Rechtliche Due Diligence

  • Grundbuch: Zu prüfen sind z. B. Verfügungsberechtigungen, mögliche Zustimmungserfordernisse, Lasten und Beschränkungen.
  • Baurecht: Hierunter fallen z. B. die Analyse des Bebauungsplans, soweit sich die Immobilie in einem Plangebiet befindet, und der Baugenehmigung mit möglichen Auflagen und Beschränkungen.
  • Mietverträge: z. B. sind zu klären Rechte und Pflichten aus bestehenden Mietverträgen, Laufzeiten der Verträge, Mieterbonitäten, Mieten und Möglichkeiten ihrer Erhöhung, Nebenkosten, Kündigungsfristen.
  • Versicherungen: z. B. Gebäudeversicherung, Gewerbefeuerversicherung, Elementarschadenversicherung, Haus- und Grundbesitzerhaftpflicht.
  • Analyse sonstiger Verträge, Rechte und Pflichten

Bauliche Due Diligence

  • Standortqualität: z. B. Lage, Citynähe, Verkehrsanbindung, Infrastruktur (Shopping, Schulen, Universitäten) und Image
  • Baulicher Zustand: Gemeinsam mit Architekten oder Bauexperten ist der technische Zustand des Gebäudes und der Haustechnik im Detail zu prüfen. Dabei kann eine Bauteilöffnung zur Materialprüfung notwendig sein.

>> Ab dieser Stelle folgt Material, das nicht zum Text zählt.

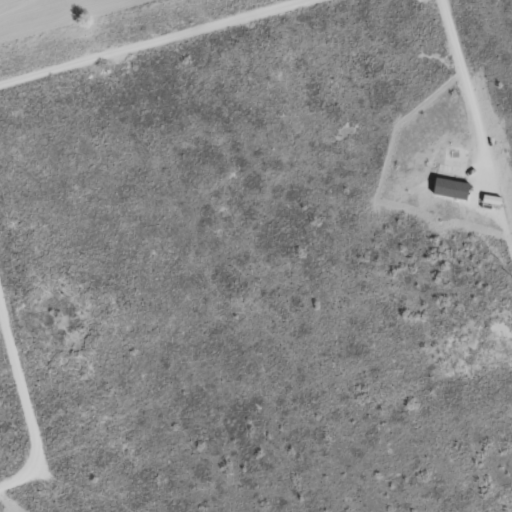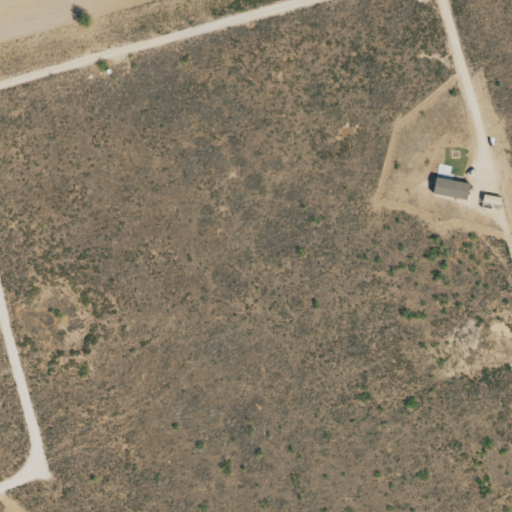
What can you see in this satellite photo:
road: (143, 39)
road: (478, 123)
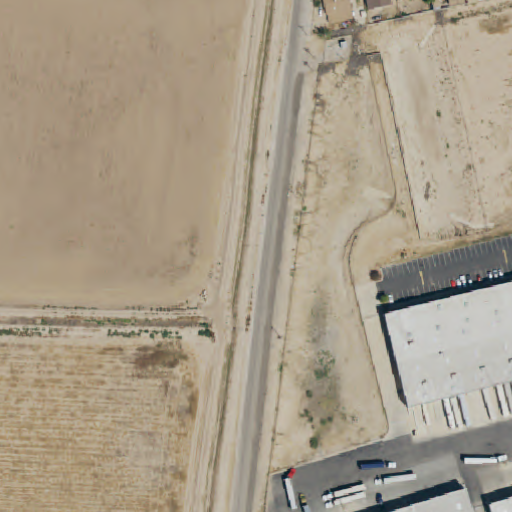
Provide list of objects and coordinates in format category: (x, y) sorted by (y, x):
building: (459, 2)
building: (339, 10)
road: (268, 255)
building: (452, 339)
building: (451, 344)
road: (460, 452)
building: (502, 503)
building: (441, 504)
building: (500, 504)
building: (446, 505)
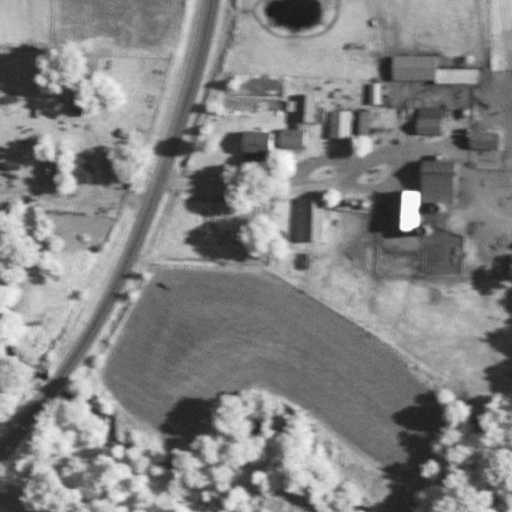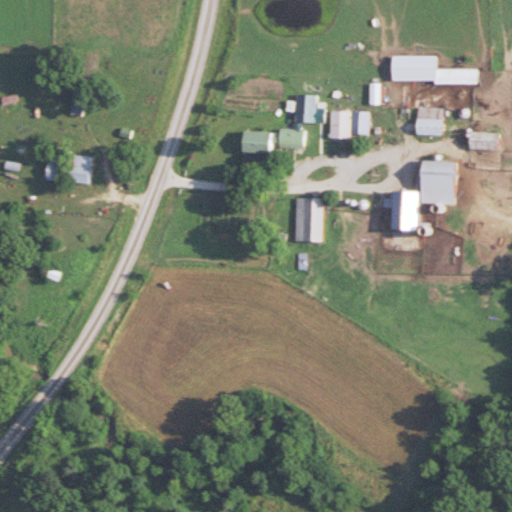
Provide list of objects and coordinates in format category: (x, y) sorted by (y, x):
building: (436, 71)
building: (85, 99)
building: (437, 121)
building: (357, 124)
building: (495, 141)
building: (277, 143)
road: (333, 158)
building: (78, 169)
road: (354, 190)
building: (437, 191)
road: (75, 198)
building: (316, 219)
road: (136, 241)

Klären Sie auch die Gebäudeflexibilität und Flächeneffizienz.
  • Umweltrisiken: Pflichten der Betreiber nicht genehmigungsbedürftiger Anlagen (§ 22 BImSchG) - Geräusche, Erschütterungen und ähnliche Vorgänge.
  • Investitionsbedarf: Die Analyse des Bauzustands und eigene Ziele ergeben den Modernisierungsaufwand, der manchmal auch eine Kernsanierung beinhaltet. Prüfen Sie auch mögliche Urheberrechte des Architekten.

Finanzielle Due Diligence

  • Immobilienbewertung: Gewerbeimmobilien werden in der Regel nach der Ertragswertmethode bewertet. Zukünftige Zahlungsüberschüsse (Mieterträge minus Kosten) werden dabei mit einem Zinssatz auf die Gegenwart abgezinst. Klären Sie dabei von Beginn an auch die Chancen eines Wiederverkaufs.
  • Finanzierung: Prüfen Sie die Möglichkeiten von Krediten und öffentlichen Mitteln sowie geforderte Sicherheiten bereits im Vorfeld. Eine Finanzierung muss unter Berücksichtigung von Eigenkapital auch Liquiditätsengpässe z. B. durch Verzögerungen und Kostenüberschreitungen auffangen.

Der Erwerb einer Gewerbeimmobilie birgt immer Risiken. Versuchen sie diese vorab zu minimieren. Deshalb ist die frühzeitige Einbindung von spezialisierten Immobiliendienstleitern sinnvoll.